Altes Schulhaus erregt die Gemüter

Über die Zukunft des alten Schulgebäudes wurde auf der Heuberger Bürgerversammlung diskutiert.
Bild: Bernd Schied

In Heuberg diskutieren die Bürger eifrig über die Zukunft des sanierungsbedürftigen Gebäudes. Eine Bürgerbefragung soll dabei helfen, eine Lösung zu finden.

Die Heuberger sind bekannt für ihre Diskussionsfreudigkeit. Dies stellten sie einmal mehr bei der diesjährigen Bürgerversammlung im Feuerwehrhaus unter Beweis.

Da ist zu allererst das alte Schulhaus, das seit Jahren vor sich hin gammelt und keiner so recht weiß, was künftig damit geschehen soll. Bereits 2009 gab es erste Vorschläge, das Gebäude entweder zu sanieren und einer sinnvollen Nutzung zuzuführen oder es abzureißen und das Areal neu zu gestalten. Diese Ideen wurden jedoch nicht weiterverfolgt. Folglich ist auch nicht mehr viel geschehen, außer, dass die Stadt Oettingen einige Räume als Archiv für das Stadtmuseum genutzt hat.

Jetzt wollen Bürgermeisterin Petra Wagner und der Heuberger Ortsbeauftragte Rudolf Österle Nägel mit Köpfen machen und das Thema erneut anpacken. Damit rannten beide bei den Bürgern offenen Türen ein. Bei der Versammlung wurde lange und eifrig debattiert, wie es mit der markanten Immobilie weitergehen soll. Die Alternativen sind nach wie vor die gleichen wie vor acht Jahren. Rathauschefin Wagner machte deutlich, dass die Stadt Oettingen ihrerseits künftig keine Nutzung vorsehe. Österle meinte, eine Sanierung mache nur mit einem durchdachten Nutzungskonzept Sinn. Außerdem gelte es, so der Ortsbeauftragte, dabei die zu erwartenden hohen finanziellen Aufwendungen zu berücksichtigen, auch wenn es Zuschüsse gebe.

Das Meinungsspektrum war an diesem Abend vielfältig. Deshalb setzt Bürgermeisterin Wagner auf eine Bürgerbeteiligung. Die Heuberger sollen im Rahmen einer „Befragung“ kundtun, wie sie sich die Zukunft ihres alten Schulhauses vorstellen. Dazu wird die Stadt die Bürger anschreiben. Welcher Personenkreis dafür infrage kommt, soll verwaltungsintern geklärt werden. Zu drei Alternativen sollen sich dann die Einwohner äußern: Abriss des Gebäudes und Neugestaltung des freigewordenen Grundstücks, Sanierung und Weiternutzung mit einem passenden Konzept oder Verkauf. Bei der Bürgerversammlung im kommenden Jahr will Petra Wagner die Ergebnisse präsentieren und die weitere Vorgehensweise abstimmen bevor sich dann der Stadtrat damit beschäftigt. Rudolf Österle plädierte für eine Lösung bis 2021, dem Jahr des Feuerwehrfestes.

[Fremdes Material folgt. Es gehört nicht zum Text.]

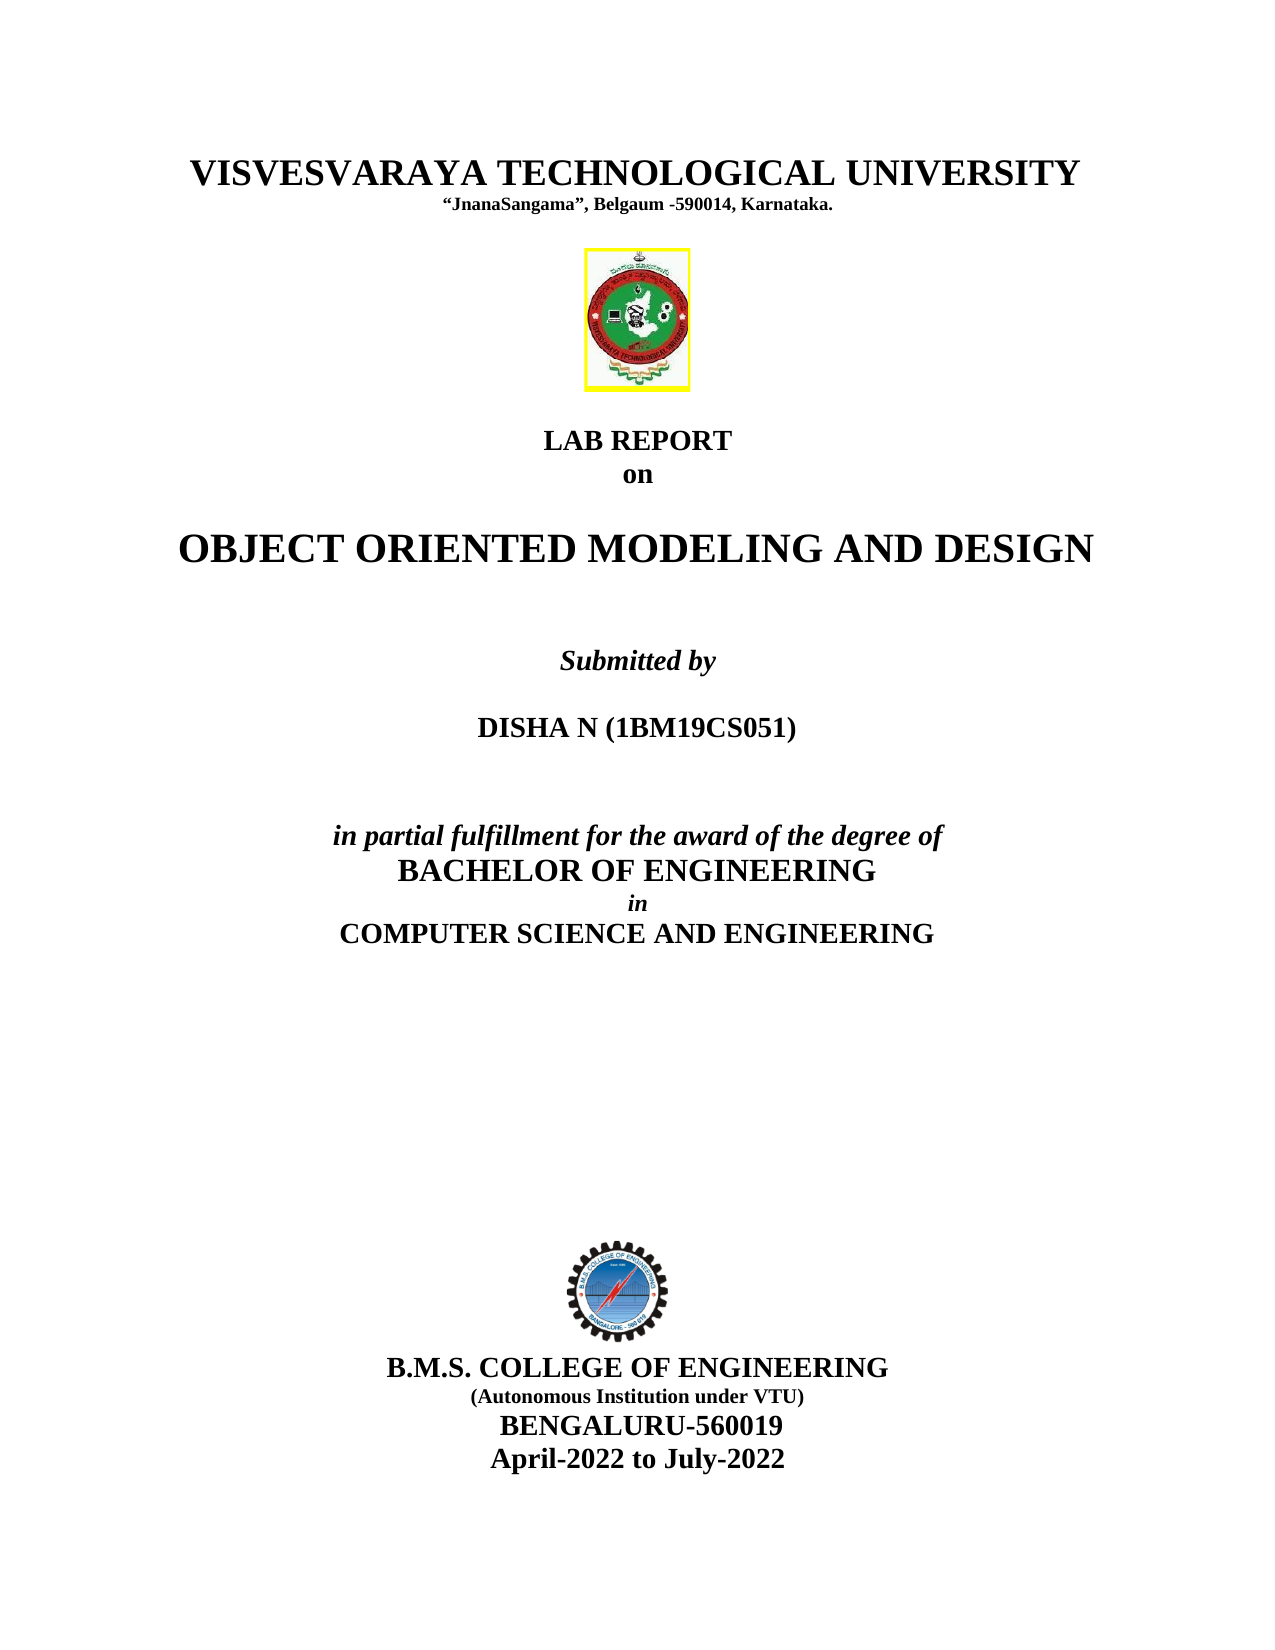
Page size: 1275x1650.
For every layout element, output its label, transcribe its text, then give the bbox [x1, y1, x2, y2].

text B.M.S. COLLEGE OF ENGINEERING [386, 1238, 1214, 1384]
text in partial fulfillment for the award of the degree of [176, 818, 1100, 852]
text April-2022 to July-2022 [176, 1442, 1100, 1475]
text VISVESVARAYA TECHNOLOGICAL UNIVERSITY [174, 150, 1097, 193]
text (Autonomous Institution under VTU) [176, 1384, 1099, 1408]
text on [176, 456, 1100, 490]
text BENGALURU-560019 [176, 1408, 1107, 1442]
text “JnanaSangama”, Belgaum -590014, Karnataka. [176, 193, 1100, 215]
text LAB REPORT [176, 423, 1100, 456]
picture [562, 1236, 672, 1346]
text in [176, 889, 1100, 916]
title OBJECT ORIENTED MODELING AND DESIGN [176, 523, 1097, 571]
picture [584, 248, 691, 392]
text BACHELOR OF ENGINEERING [176, 852, 1098, 889]
text COMPUTER SCIENCE AND ENGINEERING [176, 916, 1098, 950]
text Submitted by [176, 643, 1100, 677]
text DISHA N (1BM19CS051) [176, 710, 1098, 744]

Weitere Themen des Abends waren die Feldwege rund um Heuberg und dabei insbesondere eine Zufahrt zum Flugplatz-Denkmal, die mitunter wegen ihren schlechten Zustandes auf Kritik stößt (wir berichteten). Ob dieser Bereich vor dem Denkmal eines Tages asphaltiert wird, wie im Bauausschuss des Stadtrates angedacht, bleib allerdings offen.